From the start, Rudi wanted a “plan B”, with Pinot Noir unproven in the region, so he leaned on the variety’s “flexibility” to make a safety net of Sparkling Wine, calling on expertise from Clothilde, and from winemaker James Healy, then at Cloudy Bay. A few decades on, Quartz Reef’s Sparkling Wines are far more than a B-Plan, as the largest premium producer of hand-crafted organic and biodynamic Méthode Traditionnelle in New Zealand.
In 1999 Rudi was made Champion Winemaker of the Year by the Royal Society of New Zealand, an accolade repeated in 2010, the year he was also the first New Zealand ‘Winemaker of the Year’ nominee in Der Feinschmecker Wine Awards. In 2019 he took out the Gourmet Traveller Wine New Zealand Leadership Award, and was recently named a 2021 New Zealand Winegrower Fellow for his services to Pinot Noir.
Rudi and Alan Brady helped drive the first Central Otago Pinot Noir Celebration in 2000, after the inaugural International Pinot Noir Celebration was postponed, “and I just couldn’t bear it”, he says.

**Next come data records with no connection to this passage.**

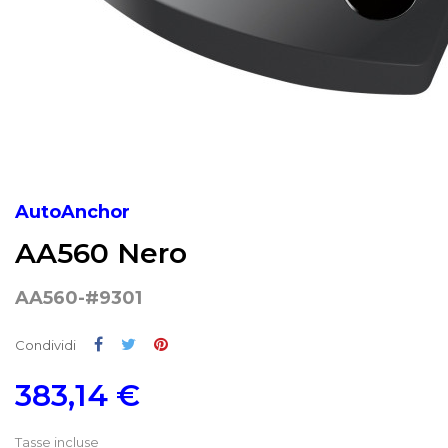
AutoAnchor
AA560 Nero
AA560-#9301
Condividi
Twitta
Pinterest
Condividi
383,14 €
Tasse incluse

The celebration is still “very important for us as a region”, as is supporting the national celebration, which was postponed last year due to Covid-19.
He’s also been a voice for organics since 2007, when Quartz Reef became biodynamic, after several years of planning.

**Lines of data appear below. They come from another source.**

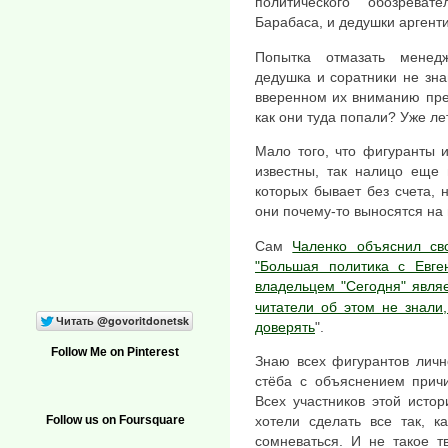
политического обозреват
Барабаса, и дедушки аргенти
Попытка отмазать менедж
дедушка и соратники не зна
вверенном их вниманию пре
как они туда попали? Уже ле
Мало того, что фигуранты 
известны, так налицо еще 
которых бывает без счета, 
они почему-то выносятся на 
Сам
Чаленко объяснил св
"Большая политика с Евге
владельцем "Сегодня" явля
читатели об этом не знали,
доверять
".
Follow Me on Pinterest
Знаю всех фигурантов личн
стёба с объяснением причи
Всех участников этой исто
хотели сделать все так, к
Follow us on Foursquare
сомневаться. И не такое т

“It is a challenging, difficult site and I was very scared I would fail, so it took me a long time to make the call.”
Weed control on the rocky steep site is still the biggest challenge, but the decision was the right one, he says, talking of a landowner’s responsibility to look after the land, “in the small lifespan we have,” and improving soil quality and soil health in order to pass it on to the next generation in better shape. It was also the best call for the wines, with Pinot Noir served better by a biodynamic philosophy, Rudi says. “I get a far more distinctive definition of a Quartz Reef single site Pinot in the glass.”
The region’s wine industry is now a balance between the pioneers, who started at 25 and are now in their 60s, and “the young ones” stepping up. “I think generational change is now in motion,” Rudi notes, with many senior winemakers ensuring they “pass on the torch” to the next generation. “Not only leading from an environmental and organic point of view, but from a quality point of view.”
Meanwhile, Central Otago’s portfolio is getting stronger, with Chardonnay garnering more attention, and Riesling, Sparkling Wine, Grüner Veltliner, Pinot Blanc and Pinot Gris increasingly important. “The menu is getting bigger which is kind of nice,” Rudi says, noting that each producer is growing their understanding of what works best for them. “That makes the tapestry more colourful.”